Shadow IA : quand les équipes introduisent en cachette l’IA dans leur organisation

16 juillet 2025
Qu’on l’appelle « IA clandestine », « intelligence artificielle de l’ombre » ou « Shadow IA », l’utilisation de l’IA dans le cadre de son travail avec ses outils personnels représente une réalité pour beaucoup d’organisations. Et une menace majeure. Décryptage.

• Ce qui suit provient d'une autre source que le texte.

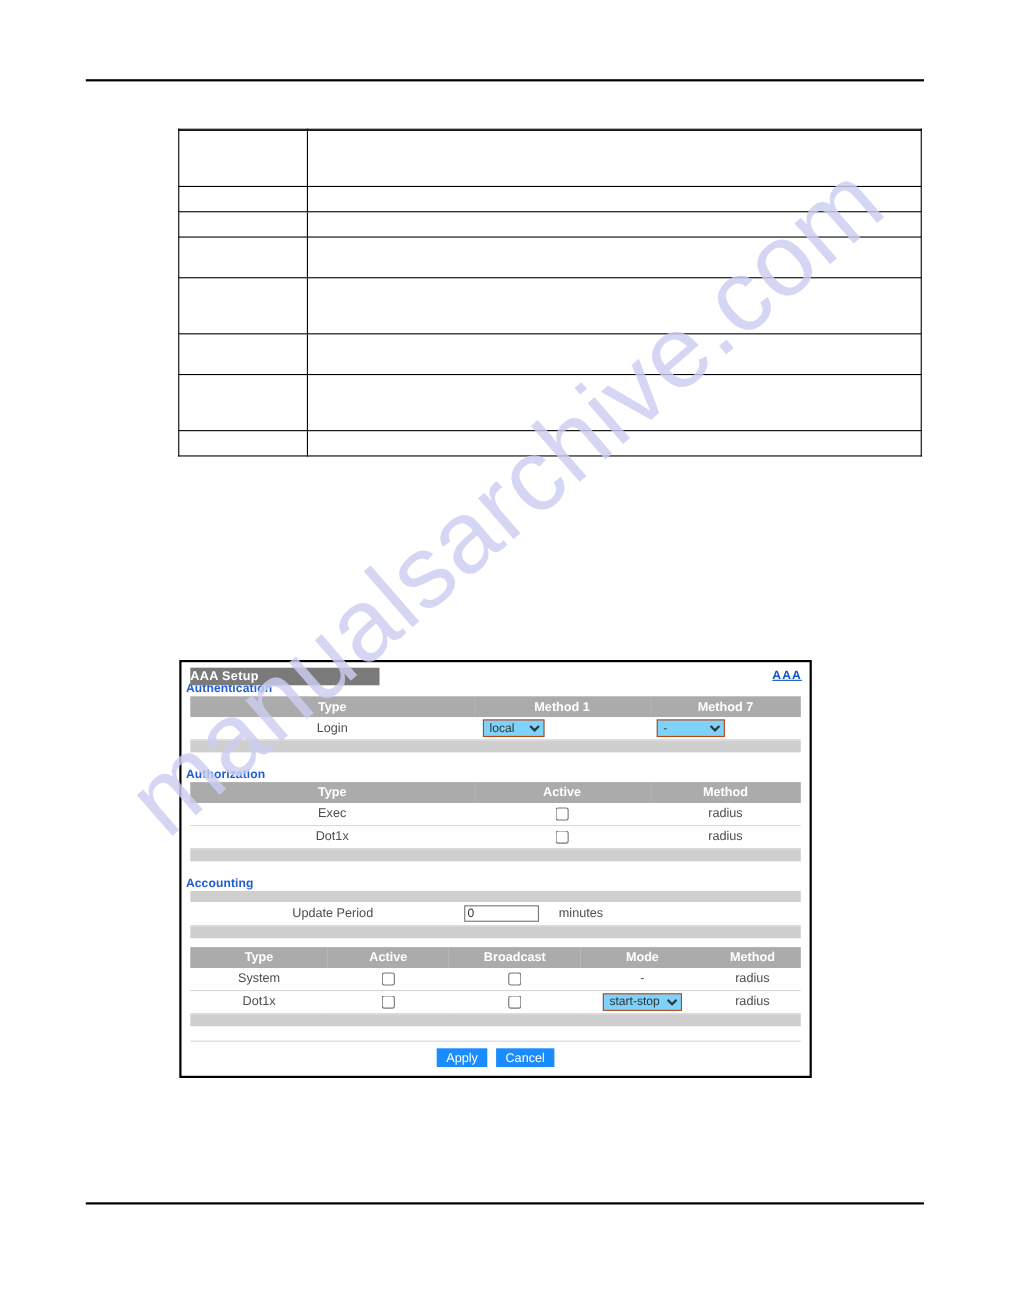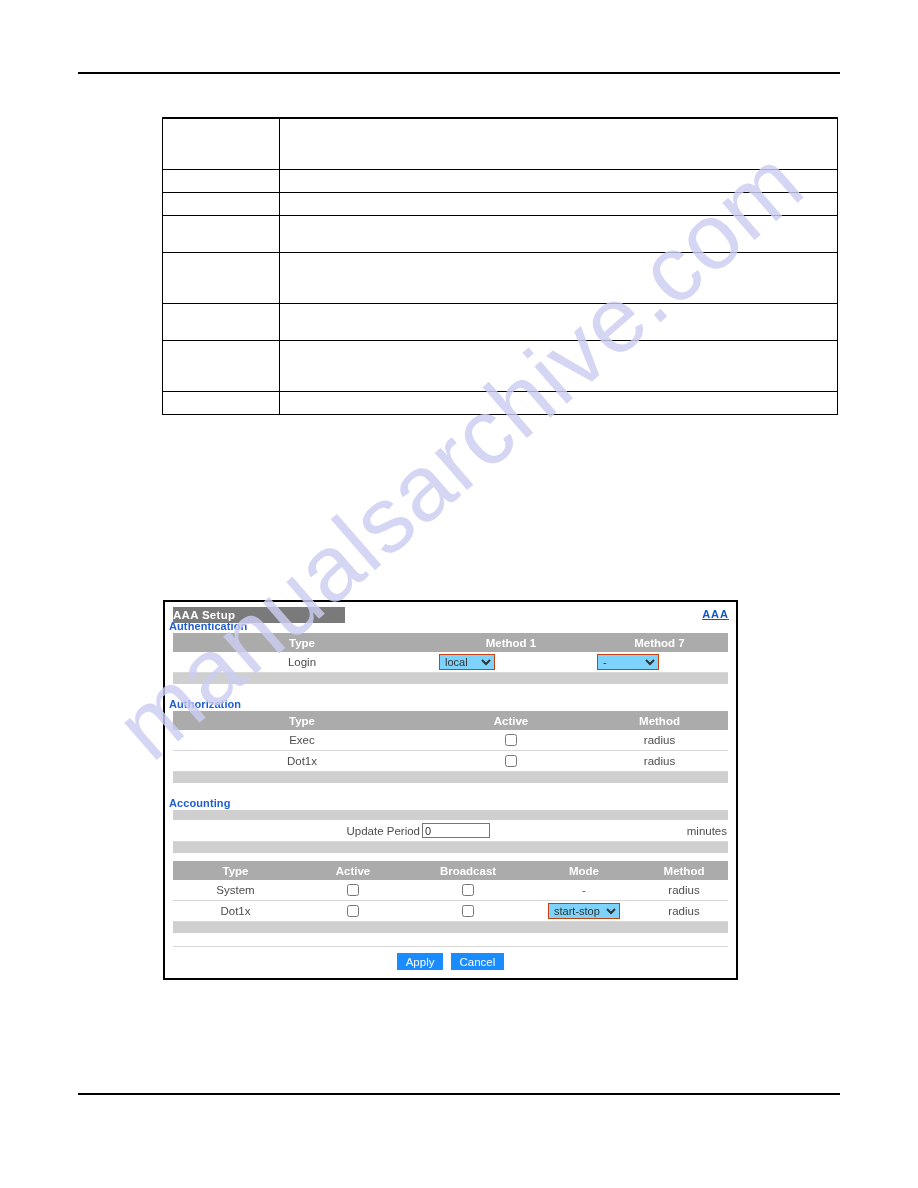--- a/index.html
+++ b/index.html
@@ -186,21 +186,21 @@
     height: 8px;
     border-bottom: 0;
   }
   .label-band tr.foot td {
     background: #cfcfcf;
     height: 9px;
     border-bottom: 0;
   }
   .label-band .fieldname {
     padding-left: 12px;
-    text-align: right;
+    text-align: center;
   }
 
   select.ui-select {
     font-family: "Liberation Sans", sans-serif;
     font-size: 11px;
     color: #333333;
     border: 1px solid #c2410c;
     background: #7dd3fc;
     height: 16px;
     padding: 0 0 0 1px;
@@ -397,21 +397,21 @@
         </colgroup>
       <tbody>
         <tr class="cap">
             <td colspan="3"></td>
           </tr>
         <tr>
           <td class="fieldname">Update Period</td>
           <td style="text-align:left">
             <input type="text" class="ui-text" id="inp-update-period" value="0" style="">
           </td>
-          <td style="text-align:right">
+          <td style="text-align:left">
             <span class="units">minutes</span>
           </td>
         </tr>
         <tr class="foot">
             <td colspan="3"></td>
           </tr>
       </tbody>
     </table>
 
     <div class="spacer-gap-sm"></div>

L’informatique parallèle ou fantôme (« shadow IT ») est un phénomène bien connu des directions informatiques. Mais depuis l’émergence de ChatGPT et des autres outils d’IA générative, il prend une nouvelle ampleur avec des salariés qui se servent de ces robots conversationnels pour écrire des courriels, réaliser des présentations, produire des textes, approfondir leur stratégie… souvent sans en parler à leur hiérarchie.
Cette dernière n’est toutefois pas dupe : selon une étude Dataiku & Harris Poll, 94 % des dirigeants suspectent leurs collaborateurs d’utiliser des outils d’IA générative sans autorisation ! Un chiffre peut-être un peu exagéré mais qui traduit tout de même l’ampleur potentiel du sujet, alors que plus d’un cadre sur trois dit utiliser des outils d’intelligence artificielle (IA) générative dans le cadre professionnel au moins une fois par semaine, selon une enquête de l’Association pour l’emploi des cadres, en France.

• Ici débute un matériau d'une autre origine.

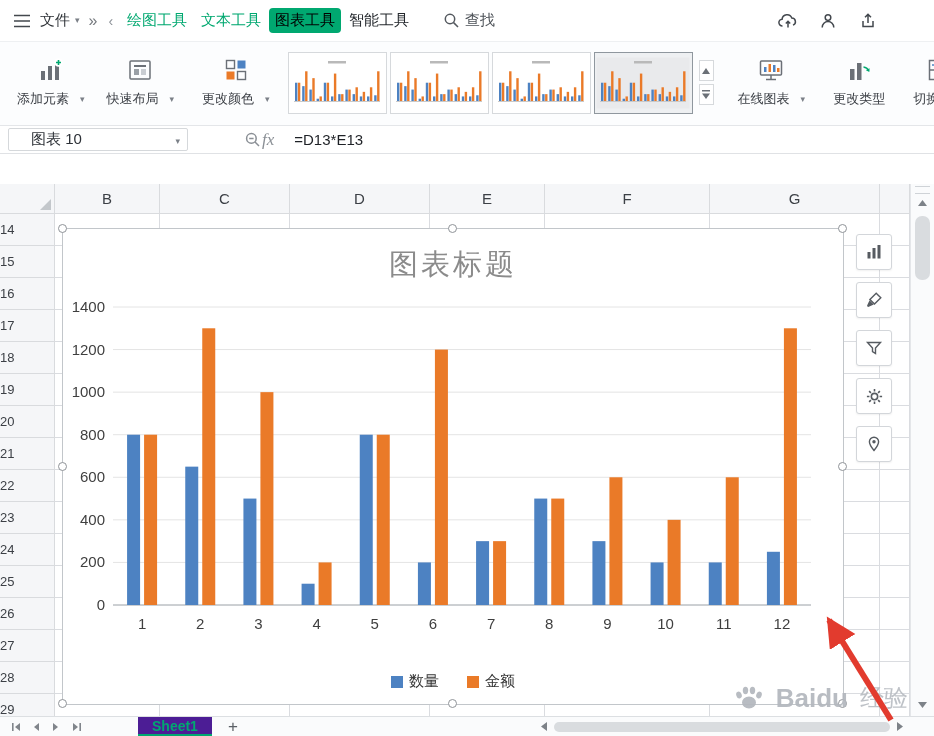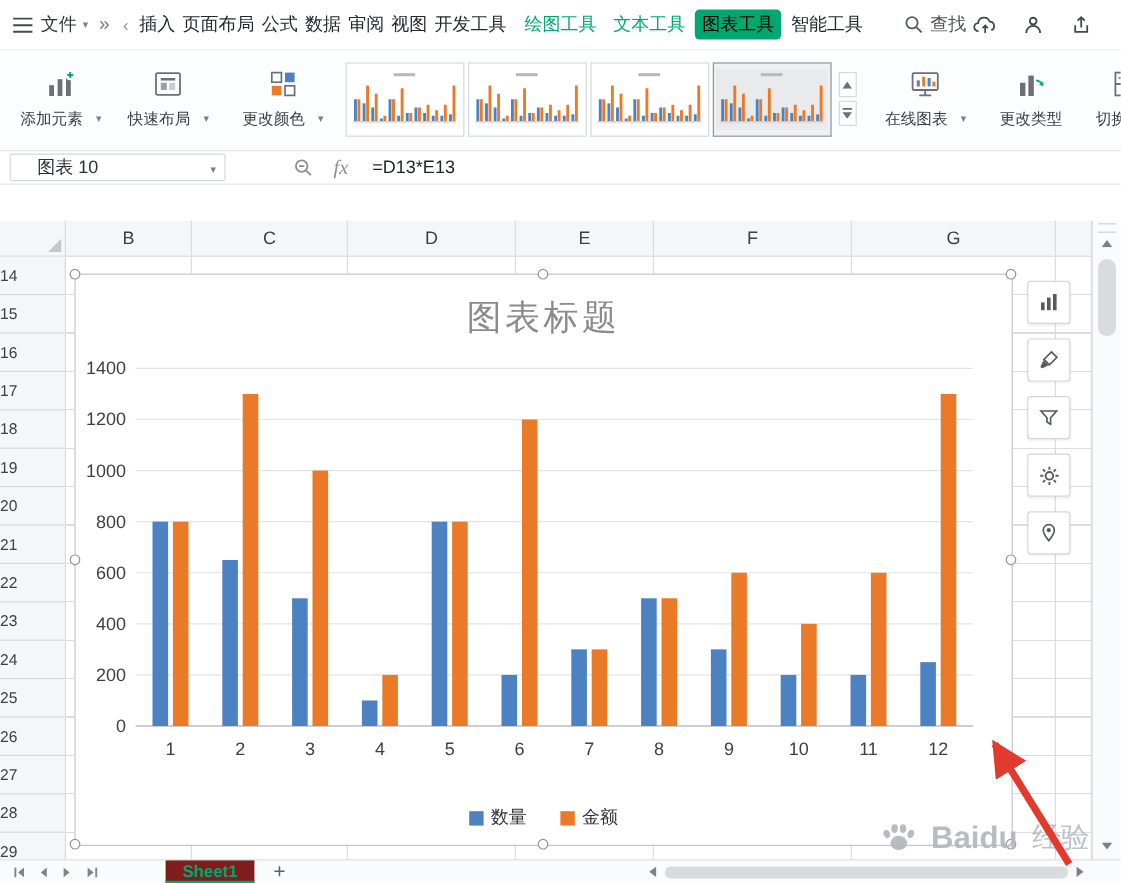--- a/index.html
+++ b/index.html
@@ -30,21 +30,21 @@
 .thumbs{display:flex;gap:3px}
 .thumb{width:99px;height:62px;border:1px solid #d6d9dc;background:#fff;display:flex;align-items:center;justify-content:center;cursor:pointer}
 .thumb.sel{border:1px solid #8f979e;background:#eef0f2}
 .galctrl{display:flex;flex-direction:column;gap:3px;margin-left:3px}
 .galbtn{width:15px;height:21px;border:1px solid #d6d9dc;background:#fff;display:flex;align-items:center;justify-content:center;cursor:pointer}
 
 .fbar{position:absolute;left:0;top:126px;width:100%;height:28px;background:#fff;border-bottom:1px solid #e0e2e5;display:flex;align-items:center;z-index:23}
 .namebox{width:180px;height:23px;margin-left:8px;border:1px solid #d5d8db;border-radius:2px;display:flex;align-items:center;font-size:15px;color:#2c3036;padding-left:22px;position:relative;cursor:text}
 .namebox .caret{position:absolute;right:7px;top:8px}
 .zoomic{margin-left:56px;cursor:pointer}
-.fx{font-family:"Liberation Serif",serif;font-style:italic;color:#8a8f95;font-size:17px;margin-left:16px;cursor:pointer}
+.fx{font-family:"Liberation Serif",serif;font-style:italic;color:#8a8f95;font-size:17px;cursor:pointer}
 .formula{font-size:15px;color:#1e2126;margin-left:20px;cursor:text}
 .gapstrip{position:absolute;left:0;top:154px;width:100%;height:30px;background:#fff;z-index:1}
 
 .corner{position:absolute;left:0;top:184px;width:55px;height:30px;background:#f5f6f8;border-right:1px solid #d9dbde;border-bottom:1px solid #d9dbde;cursor:pointer;z-index:2}
 .corner .tri{position:absolute;right:3px;bottom:3px;width:0;height:0;border-style:solid;border-width:0 0 11px 11px;border-color:transparent transparent #c3c7cb transparent}
 .colheads{position:absolute;left:55px;top:184px;height:30px;right:24px;display:flex;background:#f5f6f8;border-bottom:1px solid #d9dbde;overflow:hidden;z-index:2}
 .colh{border-right:1px solid #d9dbde;text-align:center;line-height:29px;font-size:15px;color:#3c4046;flex:0 0 auto;cursor:pointer}
 .rowheads{position:absolute;left:0;top:214px;width:55px;bottom:20px;background:#f5f6f8;border-right:1px solid #d9dbde;overflow:hidden;z-index:2}
 .rowh{height:32px;border-bottom:1px solid #d9dbde;line-height:31px;font-size:13px;color:#3c4046;cursor:pointer}
 .cells{position:absolute;left:55px;top:214px;right:24px;bottom:20px;background:repeating-linear-gradient(to bottom,#fff 0 31px,#dadce0 31px 32px);overflow:hidden;cursor:cell;z-index:2}
@@ -61,21 +61,21 @@
 .sidetools{position:absolute;left:856px;top:234px;width:36px;display:flex;flex-direction:column;gap:12px;z-index:10}
 .stool{width:36px;height:36px;background:#fff;border:1px solid #d3d6da;border-radius:3px;display:flex;align-items:center;justify-content:center;box-shadow:0 1px 2px rgba(0,0,0,.06);cursor:pointer}
 
 .vscroll{position:absolute;right:0;top:184px;width:24px;bottom:20px;background:#fafbfc;border-left:1px solid #e4e6e9;z-index:15}
 .vsplit{height:8px;border-top:1px solid #cfd3d7;border-bottom:1px solid #cfd3d7;margin:2px 4px 0;cursor:row-resize}
 .varrow{width:100%;height:18px;display:flex;align-items:center;justify-content:center;cursor:pointer}
 .varrow.down{position:absolute;bottom:2px;left:0}
 .vthumb{position:absolute;left:4px;right:4px;top:32px;height:64px;background:#d9dcdf;border-radius:7px;cursor:grab}
 .bottombar{position:absolute;left:0;bottom:0;width:100%;height:20px;background:#fafbfc;border-top:1px solid #dcdfe2;display:flex;align-items:center;z-index:16;padding-left:6px}
 .navbtn{width:20px;display:flex;justify-content:center;cursor:pointer}
-.sheettab{margin-left:52px;font-size:14px;color:#00a870;font-weight:bold;height:100%;display:flex;align-items:center;padding:0 14px;border-bottom:2px solid #00a870;background:#7f1d1d;cursor:pointer}
+.sheettab{margin-left:52px;font-size:14px;color:#00a870;font-weight:bold;height:100%;display:flex;align-items:center;padding:0 14px;border-bottom:2px solid #00a870;background:#4c1d95;cursor:pointer}
 .addsheet{margin-left:16px;color:#5b6066;font-size:17px;cursor:pointer}
 .hscroll{position:absolute;left:536px;right:26px;top:0;height:100%;display:flex;align-items:center}
 .harrow{width:16px;display:flex;justify-content:center;cursor:pointer}
 .htrack{flex:1;height:12px;position:relative}
 .hthumb{position:absolute;left:2px;right:2px;top:1px;height:10px;background:#d9dcdf;border-radius:5px;cursor:grab}
 
 .watermark{position:absolute;right:26px;bottom:22px;display:flex;align-items:center;gap:12px;z-index:20;color:#b3b7bd;font-weight:bold;font-size:26px;opacity:.92}
 .watermark .wm2{font-size:24px;font-weight:normal;color:#b9bdc3}
 .annot{position:absolute;left:0;top:0;z-index:30;pointer-events:none}
 </style>
@@ -89,29 +89,20 @@
           <path d="M1 1.5h16M1 7h16M1 12.5h16"></path>
         </g>
       </svg>
     </span>
   <div class="filemenu">
     <span>文件</span>
     <span class="caret">▾</span>
   </div>
   <span class="chev">»</span>
   <span class="chev small">‹</span>
-  <nav class="tabs">
-      <span class="tab">插入</span>
-      <span class="tab">页面布局</span>
-      <span class="tab">公式</span>
-      <span class="tab">数据</span>
-      <span class="tab">审阅</span>
-      <span class="tab">视图</span>
-      <span class="tab">开发工具</span>
-    </nav>
   <nav class="tabs">
       <span class="ttab green">绘图工具</span>
       <span class="ttab green">文本工具</span>
       <span class="ttab active">图表工具</span>
       <span class="ttab plain">智能工具</span>
     </nav>
   <div class="search">
     <span class="ic">
         <svg width="17" height="17" viewBox="0 0 17 17">
           <circle cx="7" cy="7" r="4.7" fill="none" stroke="#53585e" stroke-width="1.5"></circle>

L’IA clandestine se développe généralement dans les contextes de vide réglementaire ou d’interdiction, voire de négligence dû à une méconnaissance de cette nouvelle technologie. Avec un risque certain de faille de sécurité, de conformité réglementaire ou encore de gouvernance des données.
Une mésaventure arrivée, entre autres, à Samsung. Début 2023, le géant sud-coréen de l’informatique s’est rendu compte que des ingénieurs avaient partagé accidentellement des données sensibles de l’entreprise (code source, notes de réunions)… en les collant dans ChatGPT pour vérifier qu’il n’y avait pas d’erreurs dedans ! Rappelons en effet que ces robots conversationnels améliorent leurs réponses futures en se nourrissant des données qu’ils reçoivent.
Que faire alors pour les organisations ?
En juin 2025, une enquête menée par l’Institut national de recherche en informatique et en automatique (Inria) et datacraft, un groupe de data scientists, s’est penchée sur ce comportement qui représente aussi bien des opportunités stratégiques qu’un enjeu de sécurisation des pratiques.
On y apprend que les organisations peuvent opter pour quatre différentes options :
- la dissuasion pure et simple
- l’ignorance et la passivité
- la permissivité
- l’accompagnement structuré et l’innovation encadrée

Les organisations pionnières, plutôt que freiner les usages informels, en font un levier de transformation. Si toutes les organisations pionnières ont connu les différents états, c’est la rapidité avec laquelle elles ont transité d’un état à l’autre qui les distingue », décrit ainsi le rapport.
Un mouvement qui doit se faire en trois temps :
- Le pilotage – en rendant les usages visibles, en évaluant les risques et en posant un cadre minimal
- Le partage – en « socialisant » les pratiques afin d’en extraire de la valeur collective (ateliers, présentations, débats…)
- L’outillage – en déployant des environnements sécurisés, des guides d’usage, des chartes dynamiques et des formations adaptées.
L’objectif : reconnaître et mettre en réseau des savoir-faire qui sont par nature diffus. Et de passer de la logique de bricolage à une stratégie assumée et sécurisée.
La réponse aux usages informels ne peut être ni l’interdiction par défaut, ni l’ouverture sans limite. Elle passe par la mise en place d’un cadre de confiance, suffisamment clair pour sécuriser, suffisamment souple pour évoluer », précise le rapport.
Qui recommande ainsi de :
- Définir les données et usages permis ou proscrits,
- D’expliciter les responsabilités des collaborateurs comme des gestionnaires,
- De prévoir des mécanismes de supervision légers mais réactifs,
- D’adopter une gouvernance itérative, connectée aux pratiques réelles.
Un guide de bonnes pratiques nécessaires à l’heure où bien des entreprises se précipitent dans l’intégration de l’IA dans leur quotidien. Comme le pointait, dans un langage direct, Patrick Opet, le directeur de la sécurité de la banque américaine JP Morgan Chase :
Nous voyons des organisations déployer des systèmes qu’elles ne comprennent fondamentalement pas. Les fournisseurs de solutions doivent donner la priorité à la sécurité sur la course aux nouvelles fonctionnalités ».
IA sans conscience n’est que ruine de l’âme.